Request
Up to and including the line bearing "düşkünlüğüm sanki onun", output every line of the entries exactly as written, starting from the first; pictures stay out.

Page-level text extractions
* * * *

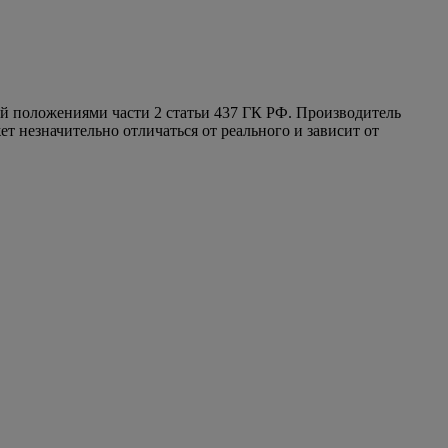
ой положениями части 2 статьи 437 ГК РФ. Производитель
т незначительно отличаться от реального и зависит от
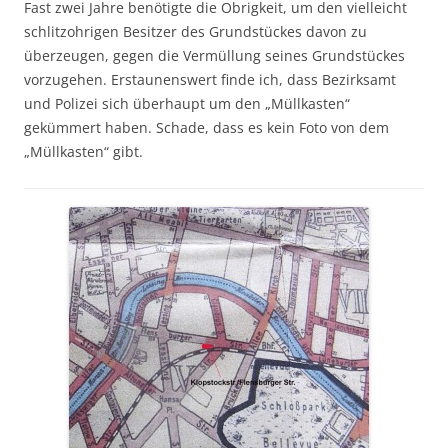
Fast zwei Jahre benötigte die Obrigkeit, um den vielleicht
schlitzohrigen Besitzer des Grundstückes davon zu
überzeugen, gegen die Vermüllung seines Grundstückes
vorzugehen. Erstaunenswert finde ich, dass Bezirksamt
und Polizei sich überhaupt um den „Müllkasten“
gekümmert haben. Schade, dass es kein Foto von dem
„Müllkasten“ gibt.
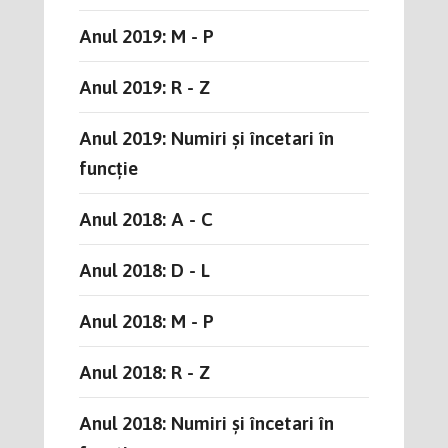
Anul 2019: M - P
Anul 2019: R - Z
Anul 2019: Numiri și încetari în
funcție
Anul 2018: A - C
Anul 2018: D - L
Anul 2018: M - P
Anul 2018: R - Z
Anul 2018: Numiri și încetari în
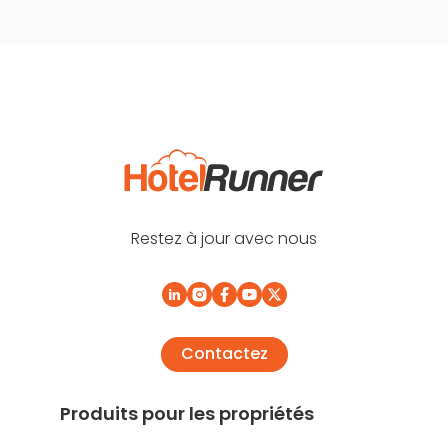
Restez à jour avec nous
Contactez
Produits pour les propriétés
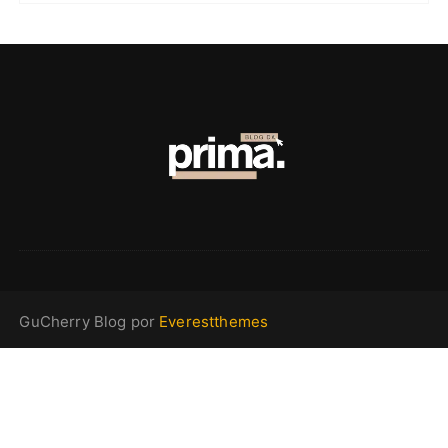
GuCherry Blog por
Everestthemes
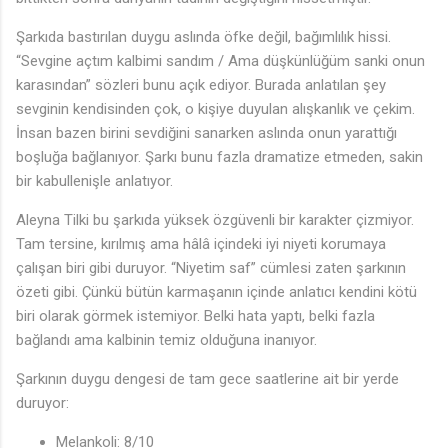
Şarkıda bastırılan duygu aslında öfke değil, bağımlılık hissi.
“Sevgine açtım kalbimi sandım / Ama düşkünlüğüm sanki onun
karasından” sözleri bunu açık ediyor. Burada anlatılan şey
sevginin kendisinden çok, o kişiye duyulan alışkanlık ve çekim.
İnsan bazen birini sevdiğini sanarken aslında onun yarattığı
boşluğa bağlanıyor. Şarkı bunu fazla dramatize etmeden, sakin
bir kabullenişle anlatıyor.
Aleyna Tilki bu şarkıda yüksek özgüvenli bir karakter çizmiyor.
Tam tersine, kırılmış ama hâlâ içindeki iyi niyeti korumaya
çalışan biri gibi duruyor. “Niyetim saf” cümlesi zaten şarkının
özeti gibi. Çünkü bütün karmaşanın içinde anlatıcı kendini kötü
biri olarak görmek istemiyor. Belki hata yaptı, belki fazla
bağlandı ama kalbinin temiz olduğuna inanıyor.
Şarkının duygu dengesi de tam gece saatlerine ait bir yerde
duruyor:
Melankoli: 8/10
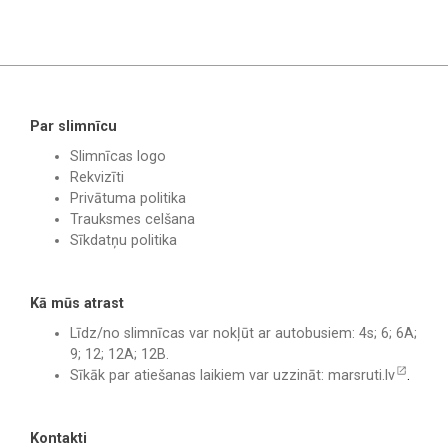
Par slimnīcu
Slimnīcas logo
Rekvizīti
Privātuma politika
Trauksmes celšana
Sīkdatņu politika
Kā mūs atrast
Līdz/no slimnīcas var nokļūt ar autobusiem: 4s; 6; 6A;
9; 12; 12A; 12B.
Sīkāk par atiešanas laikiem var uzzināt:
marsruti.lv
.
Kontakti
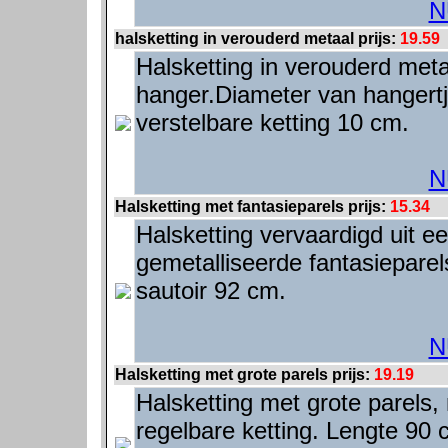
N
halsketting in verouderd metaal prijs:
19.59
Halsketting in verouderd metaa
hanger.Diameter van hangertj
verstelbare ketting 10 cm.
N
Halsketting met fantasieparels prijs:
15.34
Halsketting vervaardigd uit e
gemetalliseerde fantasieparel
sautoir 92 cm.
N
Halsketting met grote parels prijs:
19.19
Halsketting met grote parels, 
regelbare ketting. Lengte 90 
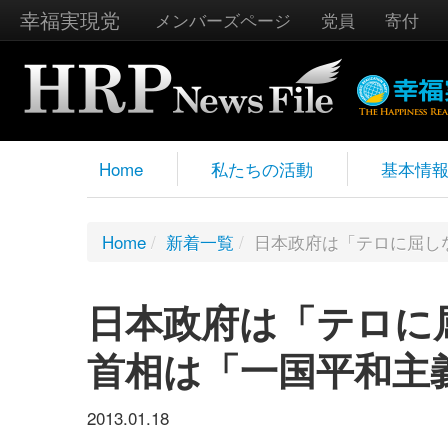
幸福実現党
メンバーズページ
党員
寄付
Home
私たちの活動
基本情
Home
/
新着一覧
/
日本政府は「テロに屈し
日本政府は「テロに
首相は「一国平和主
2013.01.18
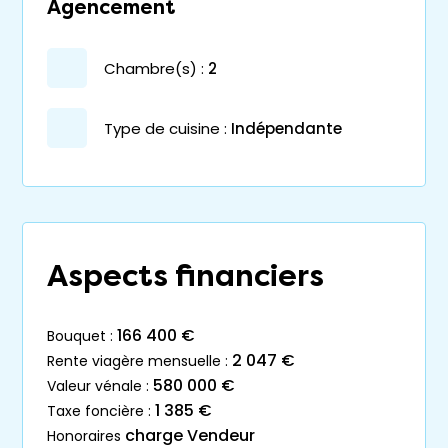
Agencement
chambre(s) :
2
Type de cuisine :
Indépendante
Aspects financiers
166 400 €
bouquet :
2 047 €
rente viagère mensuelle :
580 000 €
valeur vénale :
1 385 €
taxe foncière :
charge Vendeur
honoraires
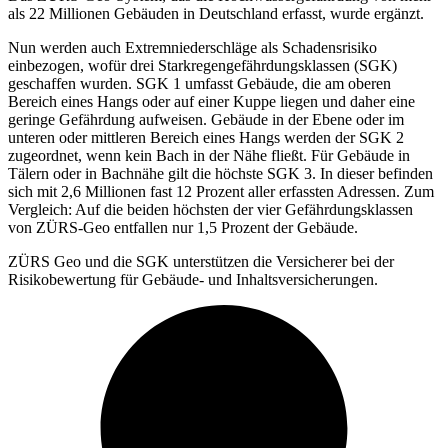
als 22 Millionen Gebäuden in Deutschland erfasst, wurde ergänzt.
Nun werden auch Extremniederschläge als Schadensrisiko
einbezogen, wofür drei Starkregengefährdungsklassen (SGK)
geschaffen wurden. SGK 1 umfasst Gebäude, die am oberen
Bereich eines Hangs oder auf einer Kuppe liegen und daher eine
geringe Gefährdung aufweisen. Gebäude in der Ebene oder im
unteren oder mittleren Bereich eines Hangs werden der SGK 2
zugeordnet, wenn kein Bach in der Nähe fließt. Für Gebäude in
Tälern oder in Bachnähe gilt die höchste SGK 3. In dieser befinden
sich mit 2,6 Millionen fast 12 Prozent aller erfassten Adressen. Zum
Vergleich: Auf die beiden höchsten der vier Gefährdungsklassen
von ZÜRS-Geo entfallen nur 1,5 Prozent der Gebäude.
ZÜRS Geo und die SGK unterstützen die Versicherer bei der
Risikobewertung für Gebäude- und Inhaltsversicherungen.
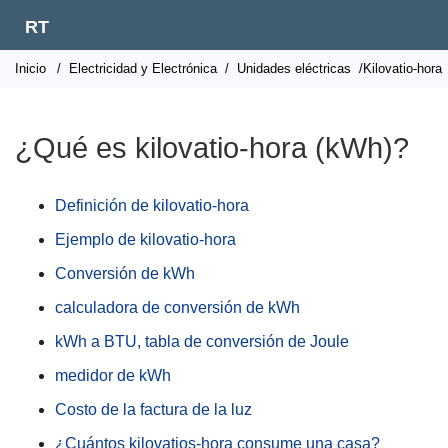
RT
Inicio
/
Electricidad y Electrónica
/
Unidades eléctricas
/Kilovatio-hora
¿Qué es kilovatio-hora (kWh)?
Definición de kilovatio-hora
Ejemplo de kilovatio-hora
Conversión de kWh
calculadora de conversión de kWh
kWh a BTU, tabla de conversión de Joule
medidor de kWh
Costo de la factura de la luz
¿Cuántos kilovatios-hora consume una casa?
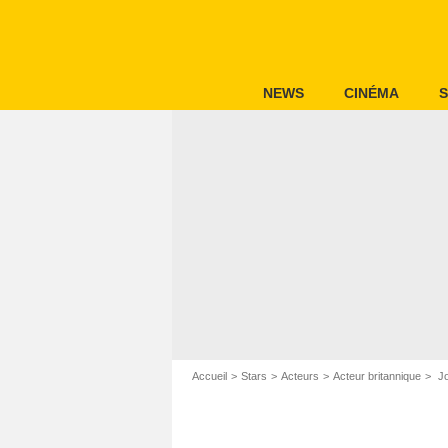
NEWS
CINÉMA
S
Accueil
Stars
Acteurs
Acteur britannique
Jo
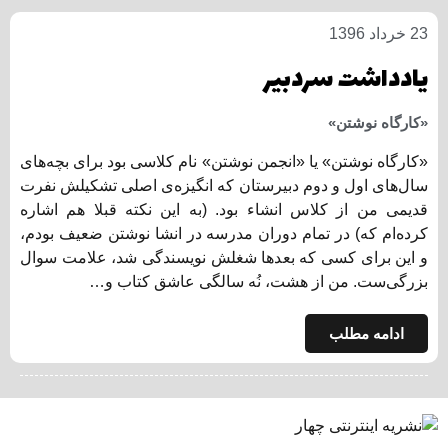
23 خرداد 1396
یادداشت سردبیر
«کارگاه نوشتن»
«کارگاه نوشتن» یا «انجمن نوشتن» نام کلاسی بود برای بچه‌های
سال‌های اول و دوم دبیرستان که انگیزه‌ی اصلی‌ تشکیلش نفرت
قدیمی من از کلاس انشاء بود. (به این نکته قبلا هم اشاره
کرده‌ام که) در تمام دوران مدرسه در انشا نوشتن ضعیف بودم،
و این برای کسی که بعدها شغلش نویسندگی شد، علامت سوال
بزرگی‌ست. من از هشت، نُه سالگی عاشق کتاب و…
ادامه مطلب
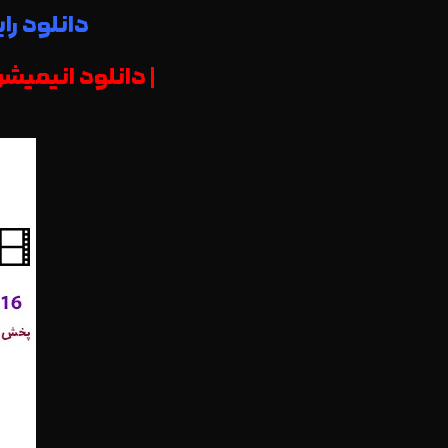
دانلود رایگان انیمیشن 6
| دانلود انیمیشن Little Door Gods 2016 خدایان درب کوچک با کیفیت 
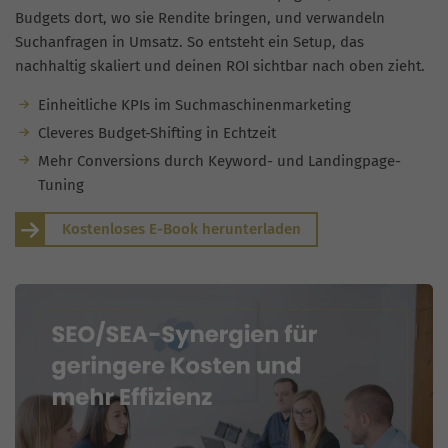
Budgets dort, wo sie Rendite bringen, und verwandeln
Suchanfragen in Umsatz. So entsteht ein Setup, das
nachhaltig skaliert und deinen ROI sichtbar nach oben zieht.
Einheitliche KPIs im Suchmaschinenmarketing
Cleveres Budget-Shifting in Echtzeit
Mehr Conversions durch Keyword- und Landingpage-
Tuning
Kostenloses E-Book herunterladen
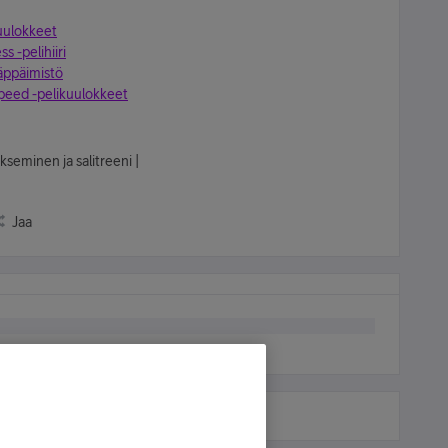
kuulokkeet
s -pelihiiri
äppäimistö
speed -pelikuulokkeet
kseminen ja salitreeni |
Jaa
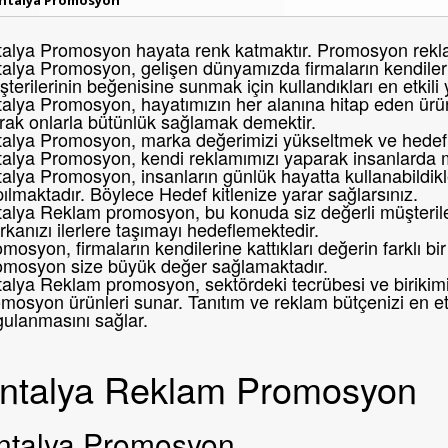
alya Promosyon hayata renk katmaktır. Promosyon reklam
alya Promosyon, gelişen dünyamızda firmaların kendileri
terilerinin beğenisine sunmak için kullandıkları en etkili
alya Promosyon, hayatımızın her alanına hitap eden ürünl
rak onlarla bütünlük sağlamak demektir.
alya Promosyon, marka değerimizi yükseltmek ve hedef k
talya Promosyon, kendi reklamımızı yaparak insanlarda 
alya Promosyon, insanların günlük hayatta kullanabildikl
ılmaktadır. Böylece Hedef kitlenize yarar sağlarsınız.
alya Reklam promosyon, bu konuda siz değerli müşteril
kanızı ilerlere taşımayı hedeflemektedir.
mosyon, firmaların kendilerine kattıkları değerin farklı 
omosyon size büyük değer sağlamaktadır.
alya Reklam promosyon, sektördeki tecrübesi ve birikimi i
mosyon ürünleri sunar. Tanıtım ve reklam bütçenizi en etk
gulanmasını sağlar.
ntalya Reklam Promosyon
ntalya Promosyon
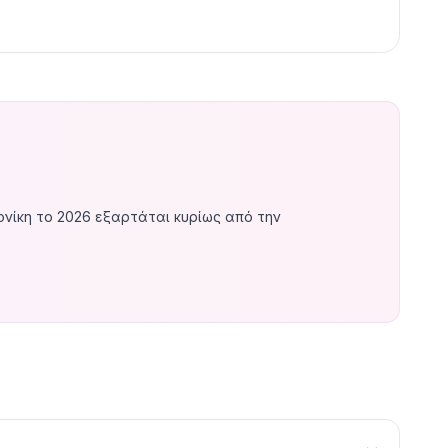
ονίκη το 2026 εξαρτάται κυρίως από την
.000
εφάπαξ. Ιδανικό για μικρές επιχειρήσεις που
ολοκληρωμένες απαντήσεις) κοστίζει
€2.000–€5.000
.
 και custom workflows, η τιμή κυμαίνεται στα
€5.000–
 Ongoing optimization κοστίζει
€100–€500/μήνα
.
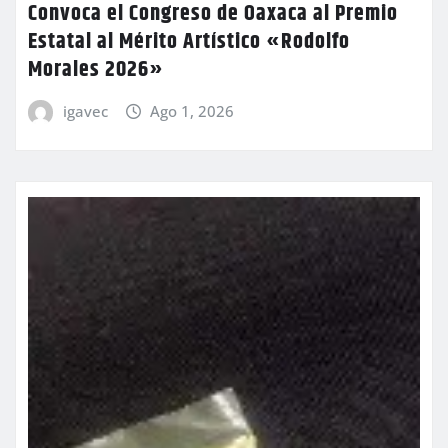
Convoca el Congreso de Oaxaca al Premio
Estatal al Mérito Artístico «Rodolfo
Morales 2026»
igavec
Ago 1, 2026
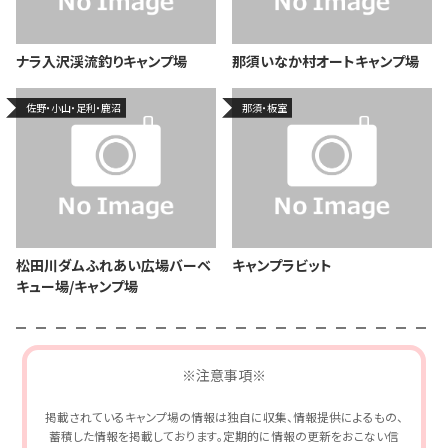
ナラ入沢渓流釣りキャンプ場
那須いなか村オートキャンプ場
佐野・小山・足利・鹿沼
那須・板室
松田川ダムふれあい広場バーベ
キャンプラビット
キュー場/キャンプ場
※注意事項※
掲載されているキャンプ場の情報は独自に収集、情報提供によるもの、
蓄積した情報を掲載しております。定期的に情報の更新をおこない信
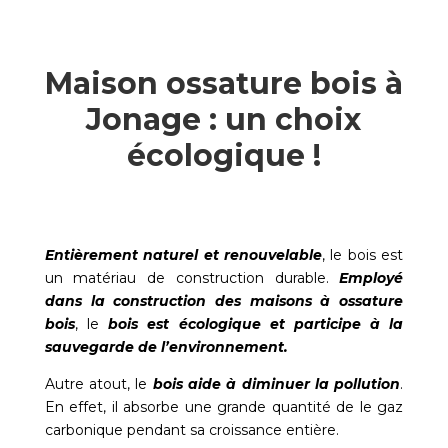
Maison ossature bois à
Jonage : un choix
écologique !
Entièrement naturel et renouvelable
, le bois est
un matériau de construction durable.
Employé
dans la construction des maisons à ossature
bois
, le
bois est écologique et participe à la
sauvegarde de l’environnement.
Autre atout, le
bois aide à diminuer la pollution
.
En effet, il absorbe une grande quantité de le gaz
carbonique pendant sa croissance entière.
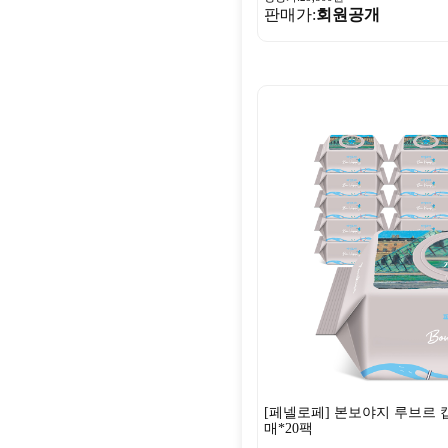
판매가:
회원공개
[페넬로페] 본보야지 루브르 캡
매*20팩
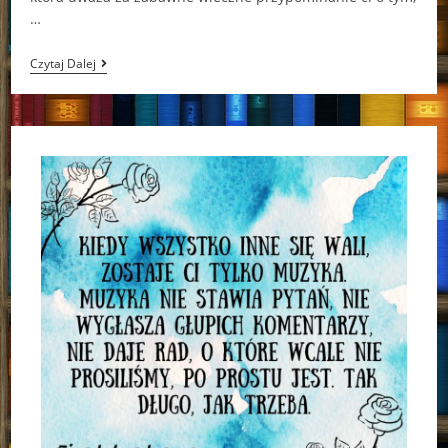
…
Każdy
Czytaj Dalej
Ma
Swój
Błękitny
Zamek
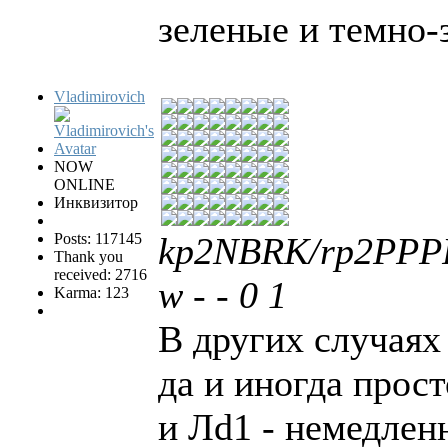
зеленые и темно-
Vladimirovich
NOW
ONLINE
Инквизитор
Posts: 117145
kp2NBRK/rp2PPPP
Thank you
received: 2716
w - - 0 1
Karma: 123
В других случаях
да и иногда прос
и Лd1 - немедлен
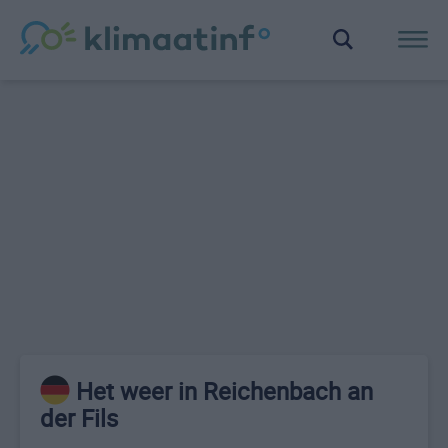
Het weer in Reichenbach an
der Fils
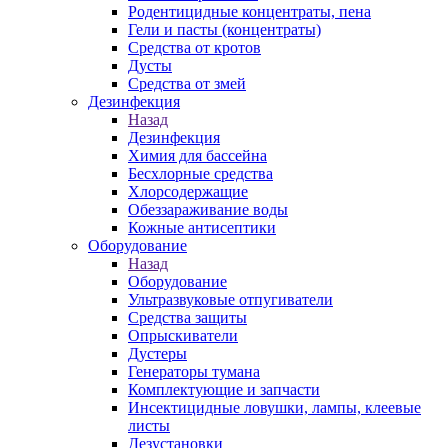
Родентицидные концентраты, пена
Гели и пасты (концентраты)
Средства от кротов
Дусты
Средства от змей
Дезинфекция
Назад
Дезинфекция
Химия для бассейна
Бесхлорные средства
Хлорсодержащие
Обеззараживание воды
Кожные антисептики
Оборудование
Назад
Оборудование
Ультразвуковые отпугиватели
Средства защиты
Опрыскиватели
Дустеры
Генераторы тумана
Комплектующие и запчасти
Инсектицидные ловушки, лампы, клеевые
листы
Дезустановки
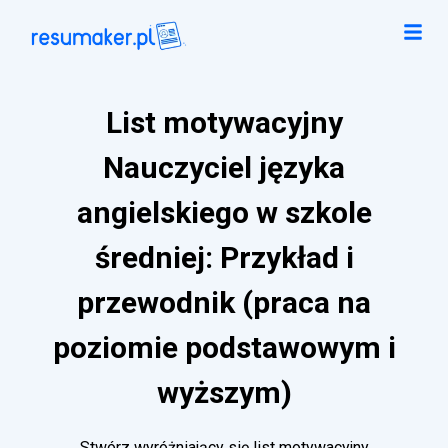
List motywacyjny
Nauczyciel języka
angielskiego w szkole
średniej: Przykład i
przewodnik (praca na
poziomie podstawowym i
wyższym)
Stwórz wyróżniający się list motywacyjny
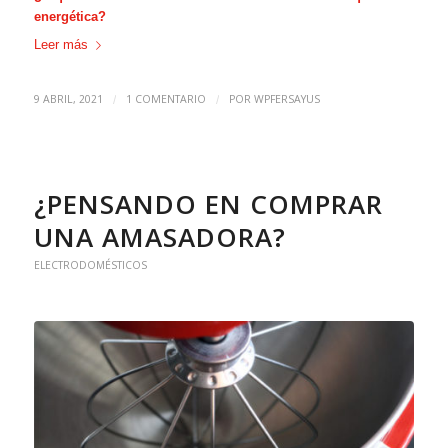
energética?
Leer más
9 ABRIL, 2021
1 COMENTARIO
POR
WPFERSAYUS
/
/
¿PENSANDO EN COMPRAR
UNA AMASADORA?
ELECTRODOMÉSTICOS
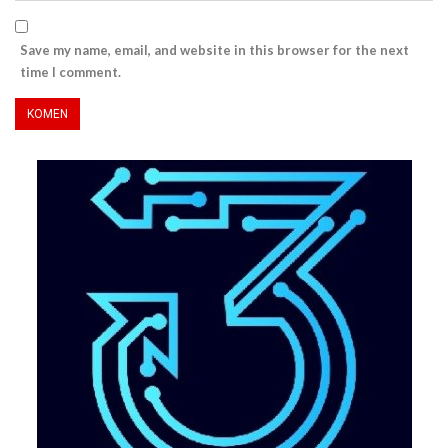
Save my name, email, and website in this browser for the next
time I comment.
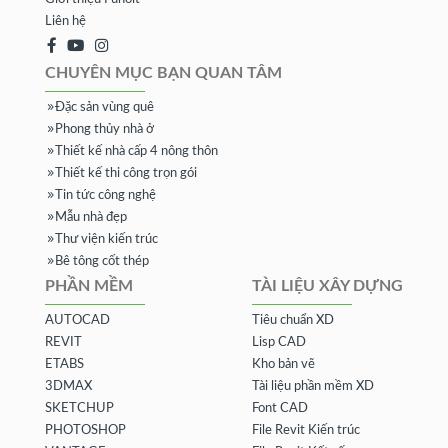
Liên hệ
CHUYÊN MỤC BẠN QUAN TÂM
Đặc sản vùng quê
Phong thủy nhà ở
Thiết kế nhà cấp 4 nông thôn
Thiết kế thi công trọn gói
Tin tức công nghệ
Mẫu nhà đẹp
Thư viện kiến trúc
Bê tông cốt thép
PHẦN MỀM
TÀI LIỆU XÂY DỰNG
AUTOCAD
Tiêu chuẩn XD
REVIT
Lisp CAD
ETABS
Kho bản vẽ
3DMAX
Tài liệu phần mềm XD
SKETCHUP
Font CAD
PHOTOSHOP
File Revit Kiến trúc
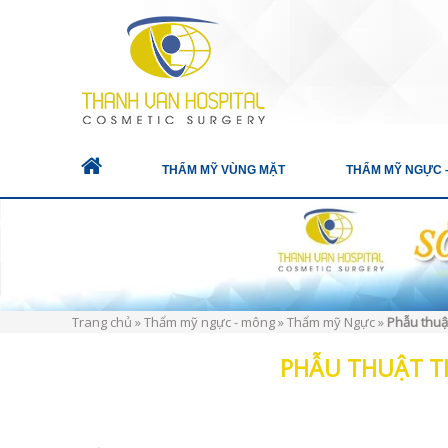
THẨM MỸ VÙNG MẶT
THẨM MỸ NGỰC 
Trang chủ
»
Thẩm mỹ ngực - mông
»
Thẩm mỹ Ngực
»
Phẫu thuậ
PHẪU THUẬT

* * * *

Answer below
ой положениями части 2 статьи 437 ГК РФ. Производитель
т незначительно отличаться от реального и зависит от
Fast zwei Jahre benötigte die Obrigkeit, um den vielleicht
schlitzohrigen Besitzer des Grundstückes davon zu
überzeugen, gegen die Vermüllung seines Grundstückes
vorzugehen. Erstaunenswert finde ich, dass Bezirksamt
und Polizei sich überhaupt um den „Müllkasten“
gekümmert haben. Schade, dass es kein Foto von dem
„Müllkasten“ gibt.
Anul 2019: M - P
Anul 2019: R - Z
Anul 2019: Numiri și încetari în
funcție
Anul 2018: A - C
Anul 2018: D - L
Anul 2018: M - P
Anul 2018: R - Z
Anul 2018: Numiri și încetari în
Restez à jour avec nous
Contactez
Produits pour les propriétés
GuCherry Blog por
Everestthemes
Şarkıda bastırılan duygu aslında öfke değil, bağımlılık hissi.
“Sevgine açtım kalbimi sandım / Ama düşkünlüğüm sanki onun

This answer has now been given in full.